> **Kaynak Metin**:

###

30 Nisan 2008 Çarşamba

Mustafa Kemal ATATÜRK'den Türk Ulusuna vasiyet gibi söylemler:


Manevi Miras:

“ Ben, manevi miras olarak hiçbir ayet, hiçbir dogma, hiçbir kalıplaşmış kural bırakmıyorum. Benim manevi mirasım bilim ve akıldır…

Zaman süratle ilerliyor, milletlerin, toplumların, kişilerin mutluluk ve mutsuzluk anlayışları bile değişiyor. Böyle bir dünyada, asla değişmeyecek hükümler getirdiğini iddia etmek, aklın ve ilmin gelişimini inkar etmek olur...

Benim Türk milleti için yapmak istediklerim ve başarmaya çalıştıklarım ortadadır.

Benden sonra beni benimsemek isteyenler, bu temel eksen üzerinde akıl ve ilmin rehberliğini kabul ederlerse, manevi mirasçılarım olurlar. “ Mustafa Kemal

Milli Eğitim Bakanı Dr. Reşit Galip’in sorusuna Mustafa Kemal’in yanıtı. Kaynak: İsmet Giritli, Kemalist Devrim ve İdeoloji, İ.Ü. Yayınları – Cumhuriyet Bilim ve Teknoloji Dergisi ..................................................................

###

> **Ham Kayıtlar**:

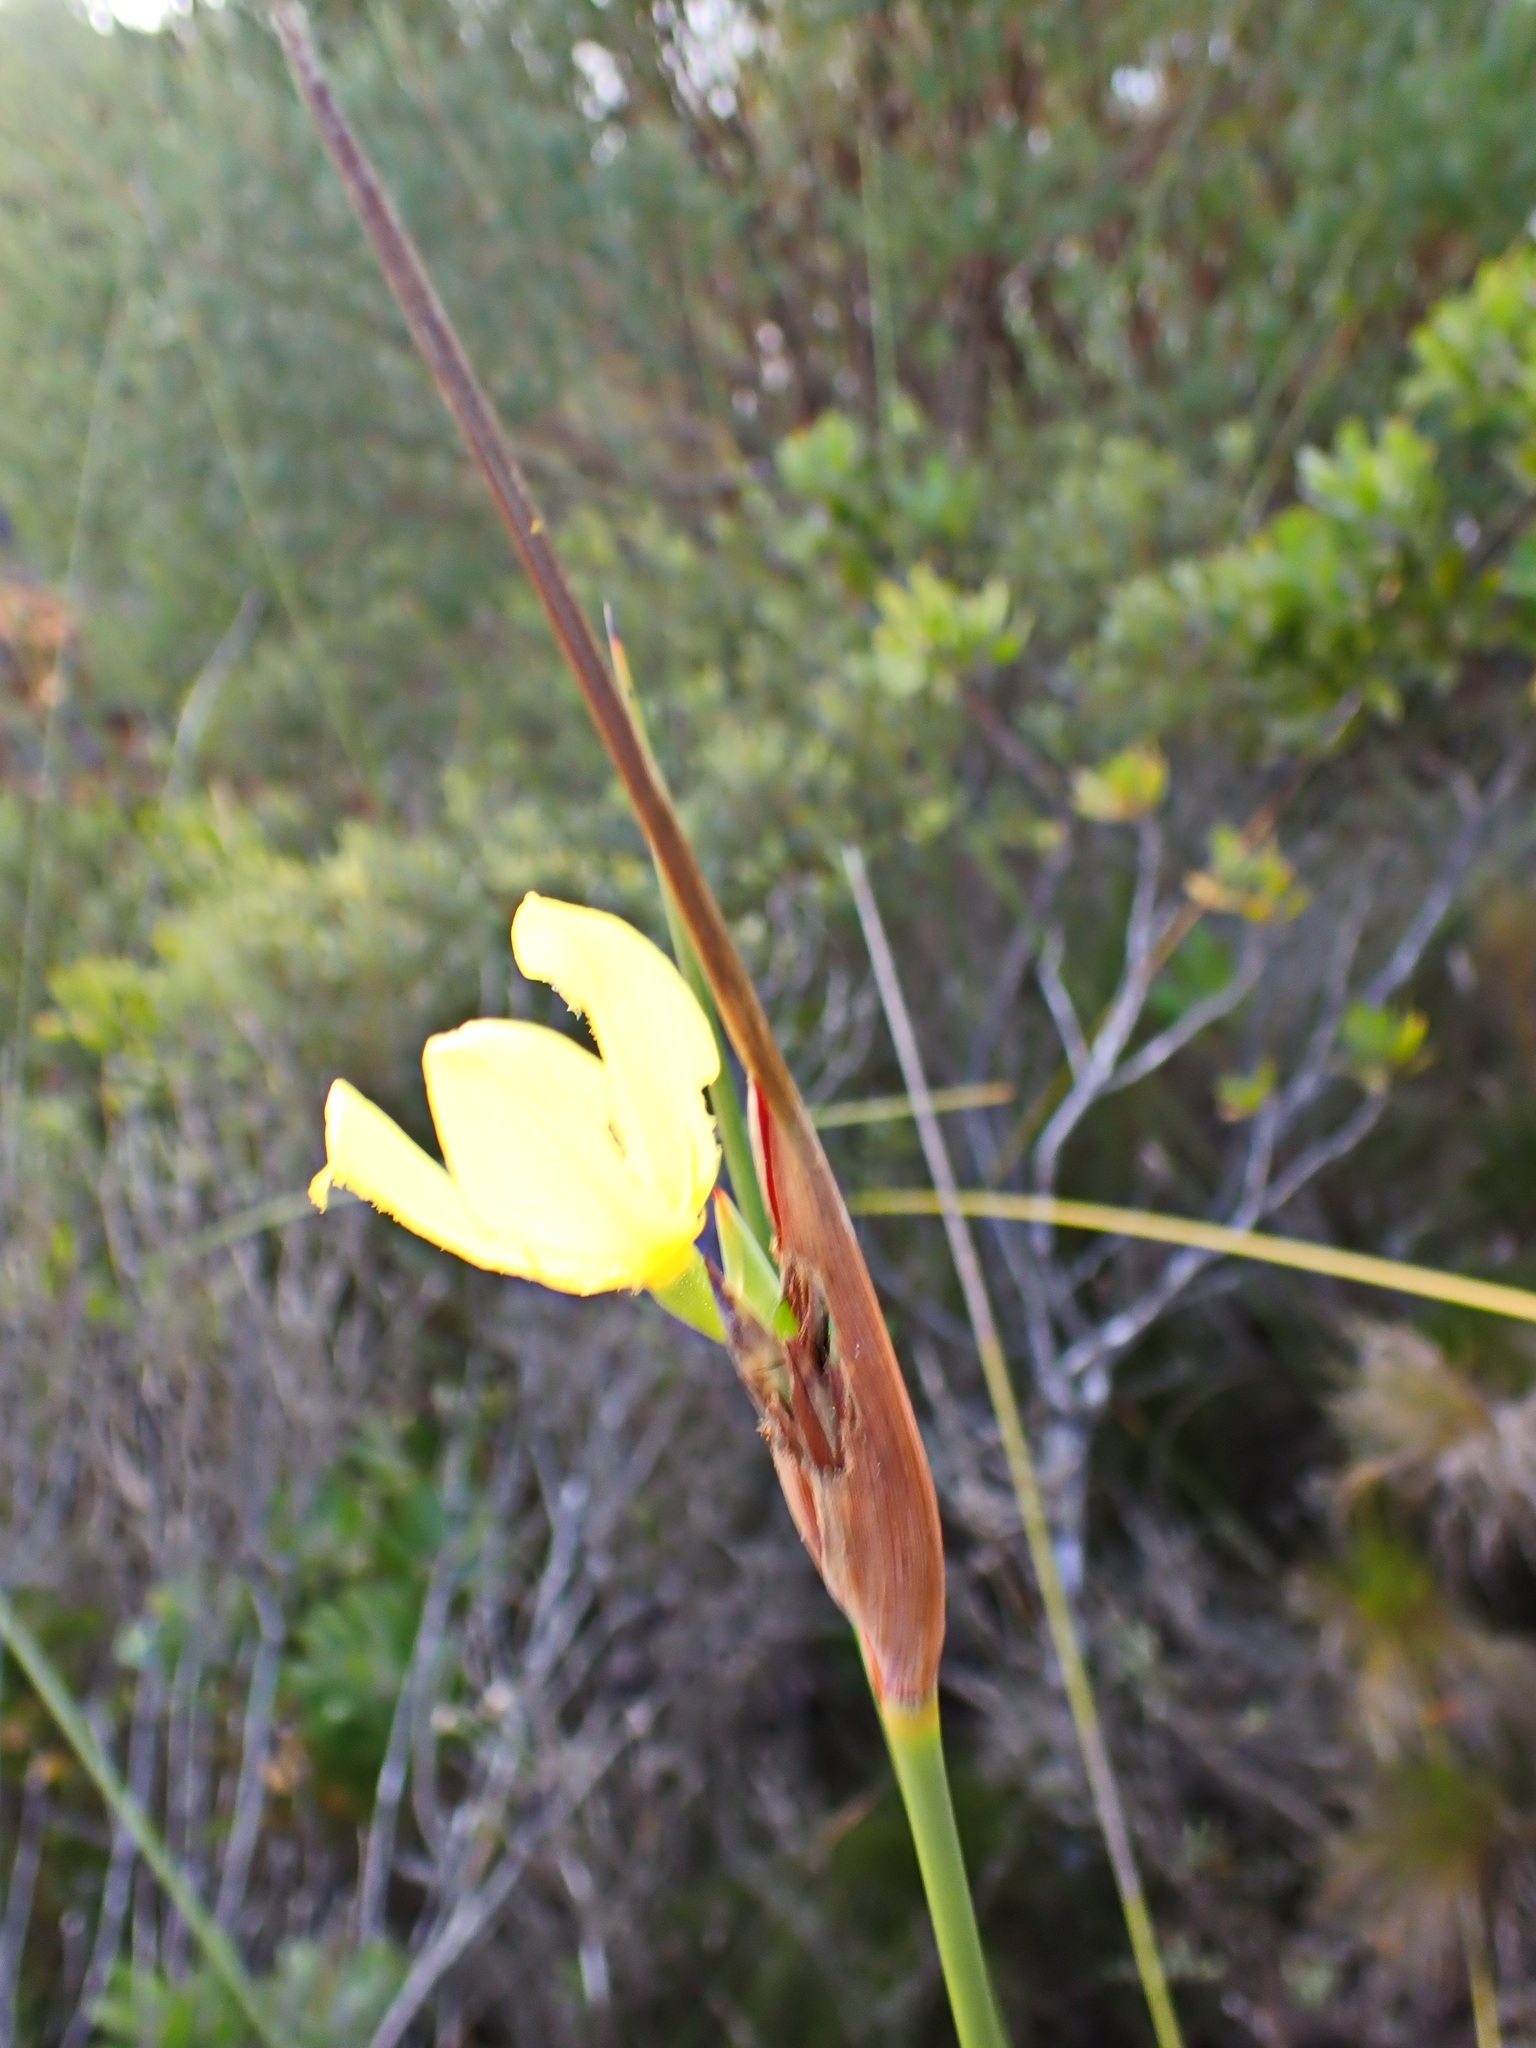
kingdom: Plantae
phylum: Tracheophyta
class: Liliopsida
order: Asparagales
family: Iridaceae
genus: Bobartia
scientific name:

###

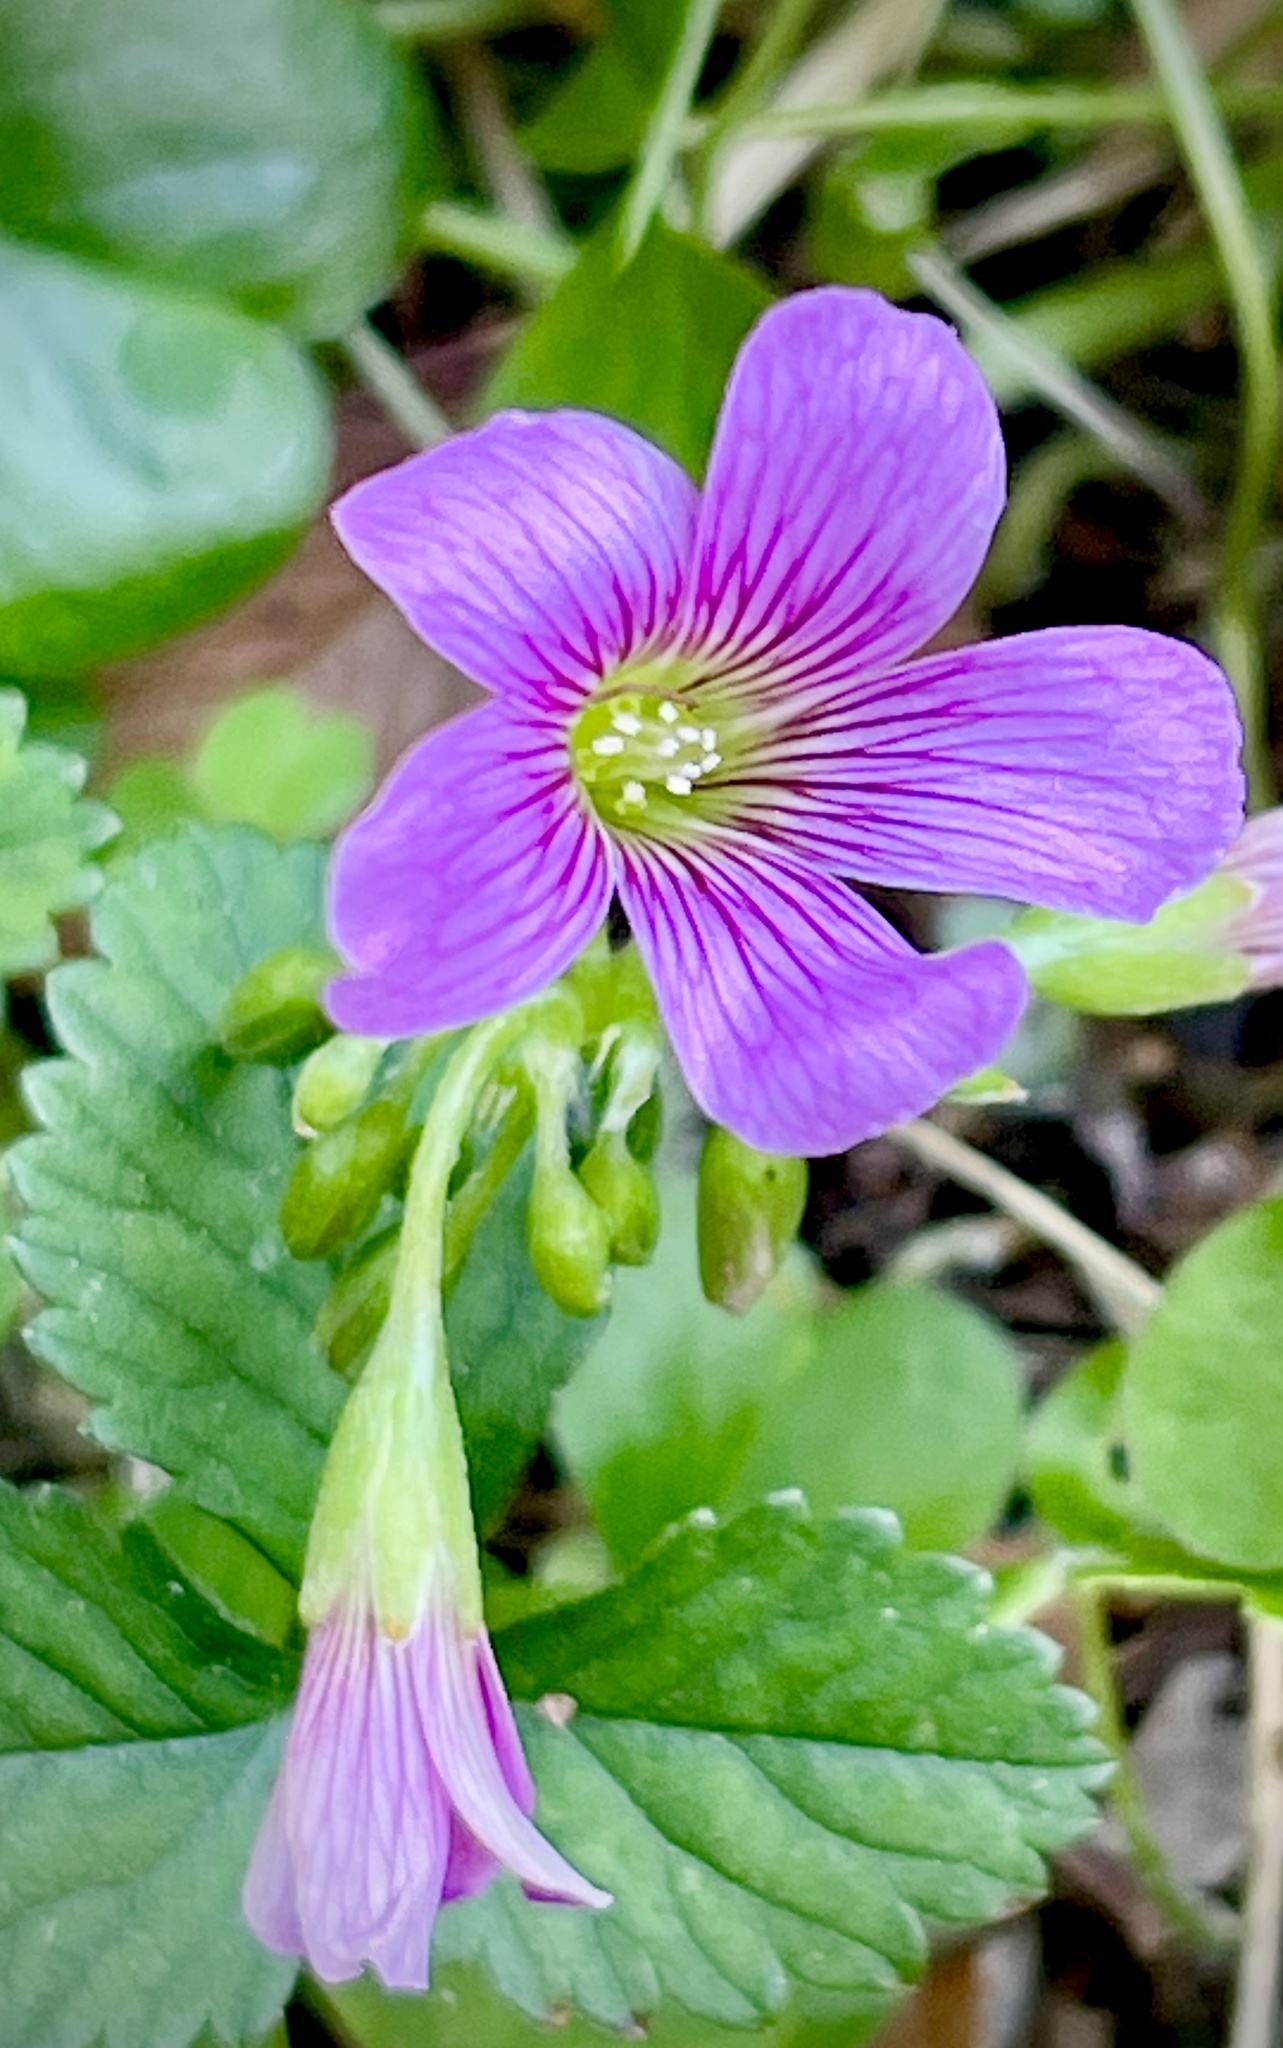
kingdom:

###

> **Hedefin**:
Manevi miras metnine göre şu soruları cevaplayın:
1. Mustafa Kemal manevi mirasının ne olduğunu söylüyor?
2. Asla değişmeyecek hükümler getirdiğini iddia etmek neyi inkâr etmek olur?
3. Bu sözler kimin sorusuna verilen yanıttır?

> **Alıştırmanın Cevabı**:
1. Bilim ve akıl.
2. Aklın ve ilmin gelişimini.
3. Milli Eğitim Bakanı Dr. Reşit Galip'in.